# [What this task involves]
Repeat the part of the historical background text below that opens with the words "Future light anti-tank" and closes with "topic really is.)", swapping "anti-tank" for "anti-armor".

# [Reading text]
/---

Future light anti-tank defences - Historical background

(I should have written this before the piece on threat hardware, but I didn't realize soon enough how big the topic really is.)

During 15 to 17 May 1940, shortly after the decisive river crossing across the Meuse at Sedan, German and French troops fought at a tiny village called "Stonne". It was of great importance for the exploitation of the breakthrough. During these three days the village was captured and re-captured no less than 17 times.
It changed control so often in part because the German troops  had almost no means to defeat the Char B-1bis (one of the very first tanks that were shell-proof instead of merely bullet-proof) which had almost no vulnerability to the German 37 mm anti-tank guns. Meanwhile, the French proved unable to resist German infantry attacks once the tanks eventually were disabled.

\---

# [Data lines]
/---

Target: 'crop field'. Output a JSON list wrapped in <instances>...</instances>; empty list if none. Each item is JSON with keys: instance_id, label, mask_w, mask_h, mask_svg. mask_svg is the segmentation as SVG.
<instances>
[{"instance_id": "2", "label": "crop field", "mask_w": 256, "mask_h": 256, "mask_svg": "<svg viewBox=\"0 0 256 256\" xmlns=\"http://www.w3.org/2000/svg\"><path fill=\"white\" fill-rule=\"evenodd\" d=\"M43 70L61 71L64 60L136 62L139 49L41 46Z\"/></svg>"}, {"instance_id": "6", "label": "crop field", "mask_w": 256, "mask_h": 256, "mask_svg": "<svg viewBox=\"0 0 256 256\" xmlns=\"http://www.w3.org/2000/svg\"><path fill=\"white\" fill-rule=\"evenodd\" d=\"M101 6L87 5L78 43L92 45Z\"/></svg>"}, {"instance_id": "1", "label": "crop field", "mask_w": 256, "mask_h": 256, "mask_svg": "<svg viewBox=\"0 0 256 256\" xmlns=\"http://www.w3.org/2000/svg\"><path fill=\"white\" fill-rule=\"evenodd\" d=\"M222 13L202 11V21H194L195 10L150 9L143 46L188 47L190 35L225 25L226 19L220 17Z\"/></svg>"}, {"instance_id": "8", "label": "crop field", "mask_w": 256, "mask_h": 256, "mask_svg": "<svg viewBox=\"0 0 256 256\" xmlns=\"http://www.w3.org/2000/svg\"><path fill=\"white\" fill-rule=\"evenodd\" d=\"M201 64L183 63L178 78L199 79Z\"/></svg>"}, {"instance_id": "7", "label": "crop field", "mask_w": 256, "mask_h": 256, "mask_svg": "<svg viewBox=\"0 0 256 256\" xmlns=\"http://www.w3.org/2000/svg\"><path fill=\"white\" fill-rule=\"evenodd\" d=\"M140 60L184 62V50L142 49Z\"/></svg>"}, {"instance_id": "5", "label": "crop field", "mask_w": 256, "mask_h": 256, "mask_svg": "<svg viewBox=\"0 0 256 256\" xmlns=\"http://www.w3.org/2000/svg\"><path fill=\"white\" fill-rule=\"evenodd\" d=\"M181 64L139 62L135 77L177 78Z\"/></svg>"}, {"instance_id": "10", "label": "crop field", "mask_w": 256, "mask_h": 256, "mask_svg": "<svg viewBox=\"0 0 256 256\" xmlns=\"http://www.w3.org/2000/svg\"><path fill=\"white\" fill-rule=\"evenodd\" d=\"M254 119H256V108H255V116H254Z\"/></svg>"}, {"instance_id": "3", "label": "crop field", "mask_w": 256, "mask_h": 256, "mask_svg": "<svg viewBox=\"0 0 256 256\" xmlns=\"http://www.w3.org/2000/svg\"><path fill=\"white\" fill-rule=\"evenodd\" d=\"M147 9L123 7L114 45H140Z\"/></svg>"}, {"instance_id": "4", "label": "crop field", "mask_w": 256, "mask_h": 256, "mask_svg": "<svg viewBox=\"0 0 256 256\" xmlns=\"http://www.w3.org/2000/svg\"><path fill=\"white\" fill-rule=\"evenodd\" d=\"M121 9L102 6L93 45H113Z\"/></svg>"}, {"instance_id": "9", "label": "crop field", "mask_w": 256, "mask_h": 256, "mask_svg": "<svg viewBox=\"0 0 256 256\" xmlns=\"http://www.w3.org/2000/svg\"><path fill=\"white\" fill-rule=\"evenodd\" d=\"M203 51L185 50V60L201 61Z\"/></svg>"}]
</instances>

\---

# [Exercise output]
Future light anti-armor defences - Historical background

(I should have written this before the piece on threat hardware, but I didn't realize soon enough how big the topic really is.)